“Mine too,” I said, realizing how much this floral smell reminded me of those early years in Ahmedabad before we had left for Chicago.
“When I talk to Neel, it doesn’t feel like he is there anymore.”
“It felt the same way when I talked to Dipti.”
She nodded. “You never expect something like this. You never expect to watch your child bury his child. I’m supposed to be well into another life before even thinking about burying my child, let alone a grandchild.”
We continued to rock slowly back and forth on the swing. “I guess no one can be prepared for something like this,” I said.
“And to not lean on each other . . .” She shook her head. “That’s what love marriages are for, right? You have a partner?”
She was admitting she did not understand such a central part of Neel’s life. Of mine. She could not understand marrying for love because it was such a foreign concept to her. I thought about how much romantic love wove its way through my being and wondered how a parent and child could be close when they lacked the ability to understand the other’s worldview on love at such a basic level.
I found myself wondering about her life before marriage. About more than the man in the photo. I knew she had a degree in pharmacy from a prestigious Indian university, but I had never heard her speak of a career or any professional aspirations. I had never heard of any of the women in our family seeking such goals. It had never occurred to me that my mother might have wanted something different. Something more like the life I had back in LA: career, choices, freedom. I wanted to ask her but didn’t feel like I could be that direct. My family didn’t talk about the past or hopes and dreams like that.
I started with a soft approach. “Why did we leave India?” I thought back to what Neel had said about those early years in Chicago. It would have been so easy for them to see how hard it was going to be and just turn around and go back. Return to a caste system and life in which they were in a dominant, rather than subservient, position.

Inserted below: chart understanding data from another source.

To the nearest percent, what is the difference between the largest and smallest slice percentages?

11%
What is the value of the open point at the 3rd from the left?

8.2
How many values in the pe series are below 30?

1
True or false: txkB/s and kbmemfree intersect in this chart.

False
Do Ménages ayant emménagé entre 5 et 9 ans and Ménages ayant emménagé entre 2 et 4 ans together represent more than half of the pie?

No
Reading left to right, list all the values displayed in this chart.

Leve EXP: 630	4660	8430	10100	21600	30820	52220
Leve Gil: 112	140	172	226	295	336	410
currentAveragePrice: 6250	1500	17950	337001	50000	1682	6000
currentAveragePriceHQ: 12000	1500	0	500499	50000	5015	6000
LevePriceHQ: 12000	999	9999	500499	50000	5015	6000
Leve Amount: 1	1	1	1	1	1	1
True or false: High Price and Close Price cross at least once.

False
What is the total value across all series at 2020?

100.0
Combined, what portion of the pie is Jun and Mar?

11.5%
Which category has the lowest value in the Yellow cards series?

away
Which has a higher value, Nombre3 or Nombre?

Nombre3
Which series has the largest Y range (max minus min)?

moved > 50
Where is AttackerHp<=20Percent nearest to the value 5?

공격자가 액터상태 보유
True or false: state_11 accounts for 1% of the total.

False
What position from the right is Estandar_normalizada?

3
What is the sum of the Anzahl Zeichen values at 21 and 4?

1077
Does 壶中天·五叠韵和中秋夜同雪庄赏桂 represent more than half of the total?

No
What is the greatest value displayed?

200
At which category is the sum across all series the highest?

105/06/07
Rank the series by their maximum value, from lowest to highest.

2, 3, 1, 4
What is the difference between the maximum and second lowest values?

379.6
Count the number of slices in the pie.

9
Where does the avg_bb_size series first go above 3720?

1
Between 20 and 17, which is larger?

Mom stared ahead at a spot on the lawn, seemingly concentrating on what she would say next. I continued to push my feet against the dirt, rocking the hichko back and forth.
She said, “We moved from this country so you and Neel could have more options than you would have had here. We were thinking: Our kids are smart, and we want them to have all the opportunities.”
Her voice was heavy. I wondered if she doubted whether she and my father had made the right decision all those years ago.
“But why did you think we couldn’t have done that here? Wouldn’t it have been easier with all of the privileges that come with our family name?”
She stared at the large bungalow she grew up in. “Maybe for Neel. But not for you.” She sighed. “Maybe not even for him. There’s no reason to work hard when everything is handed to you. Who knows if Neel would have pursued medicine. You would not be a lawyer. Seeing how well you both can take care of yourself now . . . it’s hard to say the decision was wrong.”
“But why did you keep saying how misbehaved we were after moving to America and we should have stayed here?”
“We wanted you to have a good education and job, but not give up all of your culture. We wanted you to have both. Perhaps it was silly to think that, but because Neel could keep both, we thought you could too.”
I pushed my feet into the ground to stop the hichko. It creaked as it fell out of sync and shifted from side to side. “I’m not like Neel.”
Her expression grew weary. “I know,” she said.
We sat in silence for a few moments, each of us escaping to our own thoughts.
I thought about her words. Had I lost my culture? I felt like I was constantly reminded that I was Indian—at work, at a store, when talking to white friends—some part of me was always aware that I wasn’t like the other people around me. It crept into every facet of my life, whether it was someone mispronouncing my name and me grinning and acting like it didn’t bother me, or people assuming I knew every other person with the last name Desai and not understanding it was as common as Smith and in a country far more populated than America. It followed me as I moved about my day, mentally tallying whether I was positive or negative on the karma scale, because while I wasn’t sure what the afterlife entailed, in the event reincarnation was our fate, I wanted to make sure I was on the right end of it. I still understood our native language, wore the clothes when needed, and ate the food mostly without complaint. I certainly never felt like I had “lost” it, but I wondered what made my mother think I had.